Daily file photo by Ava Mandoli

Kresge Hall, which houses the Alice Kaplan Institute for the Humanities. The Death Studies group is a Kaplan Research Workshop.

Kristen Axtman, Reporter

Content Warning: This story contains discussion of death.

Mel Keiser, the business coordinator of the art history and classics department at Northwestern, said she wanted to learn how to dig a grave so she could bury effigies for past versions of herself.

As a result, she started the Death Studies research workshop this past fall. 

“Manual labor that utilizes the process of time is actually exceptionally useful, both in actually processing grief and in metaphorically mirroring or representing the process of grief,” Keiser said. 

Gravedigging resembles the process of grieving because it requires people to come together, Keiser said. The multi-step procedure also requires time and proper safety protections, so she organized an event in the fall where professional gravediggers came to campus and taught interested individuals about the process. 

At the event, she said she began discussing the possibility of creating a Death Studies research series with another professor. After more meetings with researchers who have studied death, professors and administrators from different departments and fields created a research workshop to discuss the subtopics and different approaches to studying death.

According to its website, the Death Studies series is funded to host events, like field trips, reading groups and discussions through 2023. 

Kaiser said the Death Studies series has helped her understand her draw to death.  

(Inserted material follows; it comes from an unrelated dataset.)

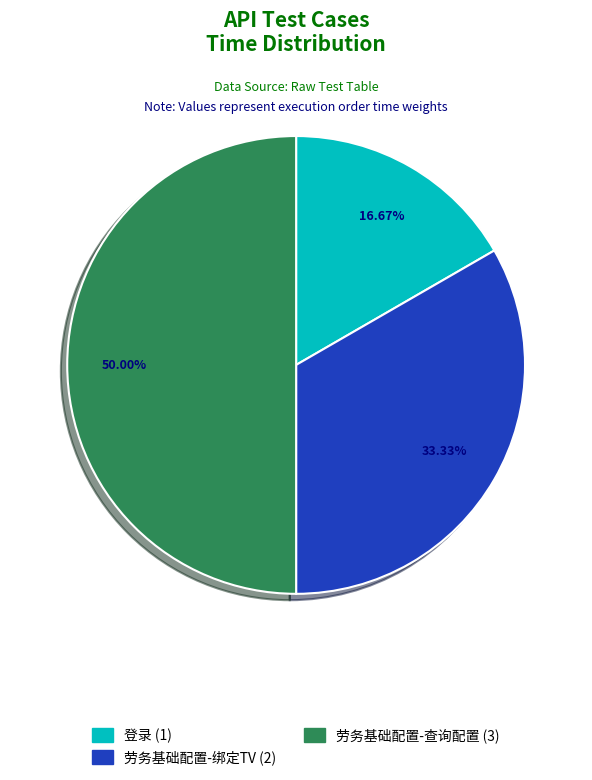

Which category has the smallest portion of the pie?

登录 (1)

“I would not say I’m getting more comfortable with death and dying, but I would say I’m getting more comfortable with my discomfort of death and dying,” Keiser said.

Art theory and practice Prof. Jeanne Dunning, said there is value in facing themes pertaining to death.

In many cases in Western culture, Dunning said people hide death and distance themselves from it. Living through an ongoing pandemic has made death more present in everyone’s lives, she said. 

“People I know who were much younger have died of COVID,” Dunning said. “I feel like it’s become more present for me just because I’m getting older, and so many people I know and people around me are getting older.”

The Death Studies research workshop allows participants to gain new perspectives on death. History Prof. Sean Hanretta said the workshop has hosted several meetings where participants present their research and discuss how it pertains to death. 

Hanretta presented his work on funeral practices in West Africa, adding a global perspective to the group. He said it’s been interesting to work with professors across different disciplines, including the Feinberg School of Medicine and the art department.

“To actually sit down on a regular basis with surgeons and talk about death has been really eye-opening,” Hanretta said.

Hanretta added working with the art department has allowed him to see death from a more emotional lens, which is often lacking in academia. 

Through the workshop, students and faculty can also participate in a reading group where they discuss written work and films. On Friday, the department will host author Matthew Goulish to discuss his article “The Brightest Thing in the World,” which is part of his book memorializing a close friend. 

The workshop is also planning a possible field trip to the Field Museum to see flesh-eating beetles, Keiser said.

“We’re going to stand in that room for five minutes in silence to hear the sound of the flesh- eating beetles, the sort of idea of life eating death,” Keiser said.

Keiser said she believes the Death Studies research series could benefit many people and connect people from all walks of life.

“I do find this is the general consensus with a lot of these topics related to death and dying — that openness and directness is the best way to deal with it,” Keiser said.